I've studied the interfaces you suggested, and here are my observations. Please correct me if I'm wrong.
<perl_matcher> is a collection of algorithms which sort of hack into the underlying <basic_regex>'s internal data structures and use them to perform matching or whatever they're up to.
Yes, it's responsible for the actual matching.
<basic_regex_creator> is a "syntax features to internals" converter which is called directly by the parser. In theory, implementing it should be the better way to initialize customized structures. However, the way it is used is somewhat tricky: it fills not its own data structures, but structures of the class that called the parser itself---the <basic_regex_implementation>. So this one would need reimplementing, too.
Now for the real problem. Both <perl_matcher> and <basic_regex_creator> deal with the already compiled state machine or its elements. The first one works directly with the regex internals, the second one gets <append_state> and similar calls from the parser. The trouble is, some of my algorithms' calculations have to be performed directly on the expression tree, the compiled state machine won't help. Is it possible to restore the tree from the information provided by the library? That is, given the regex "((?:a|b)*?)(b+)", end up with an object like
new cat( new match( new kleene_lazy( new alt( new charset( "a" ), new charset( "b" ) ) ) ), new match( new repeat( new charset( "b" ) ) ) )
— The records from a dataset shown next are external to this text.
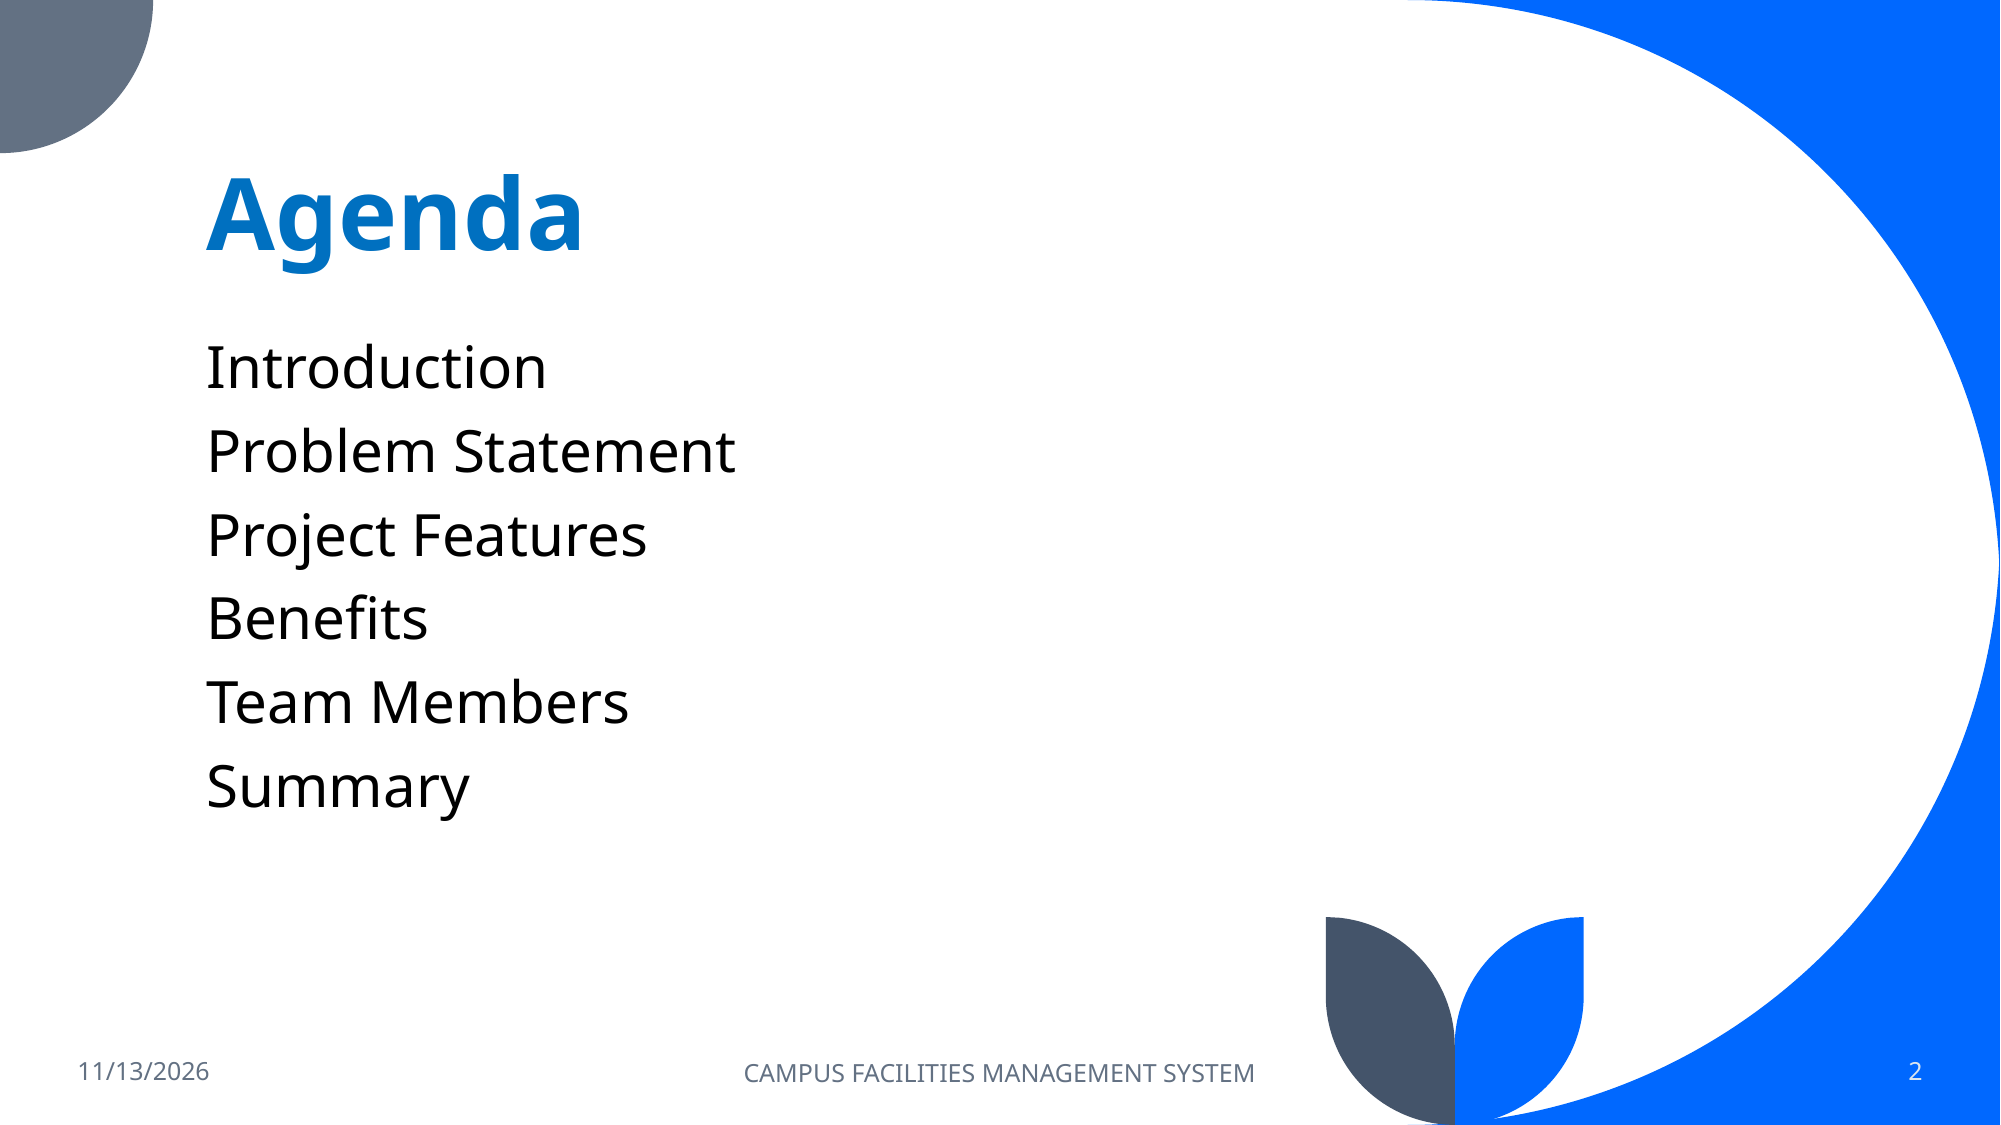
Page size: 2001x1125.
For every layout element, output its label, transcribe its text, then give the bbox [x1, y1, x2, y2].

title Agenda [191, 62, 1796, 280]
slide_number 2 [1665, 1042, 1938, 1103]
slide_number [62, 1042, 513, 1103]
footer CAMPUS FACILITIES MANAGEMENT SYSTEM [662, 1042, 1338, 1103]
list Introduction Problem Statement Project Features Benefits Team Members Summary [191, 330, 1796, 884]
I see what you mean, no, there never is a parse tree like that: it's never been necessary (until now obviously).
And now for something completely different.
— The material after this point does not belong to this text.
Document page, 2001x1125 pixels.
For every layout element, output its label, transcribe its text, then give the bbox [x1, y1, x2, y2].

The following program outputs ' aa', where the first char is \0. If we replace <smatch> by <cmatch>, the output is ok. That holds for the regex5 as well as the regex library in boost 1.31.0. Am I missing something? (MSVC 7.0)
#include <boost/regex.hpp> #include <iostream> main() { boost::smatch m; boost::regex_match( "aaa", m, boost::regex( ".*" ) ); std::cout << m[ 0 ] << "\n"; }
Well smatch is the wrong type to use in this situation: std::string::const_iterator and const char* are not the same type, you should be using match_results<const char*> in this case, which is the same type as typedef cmatch (I hope that makes sense). For conforming compilers, the code you posted does not compile (which is the correct behaviour): but some workarounds for bugs present in VC6 and VC7 cause a temporary string to be created in this case, and the call to go through an overload that ideally would not have been found - so the iterators you get back are iterators into a string that's already been destroyed. John.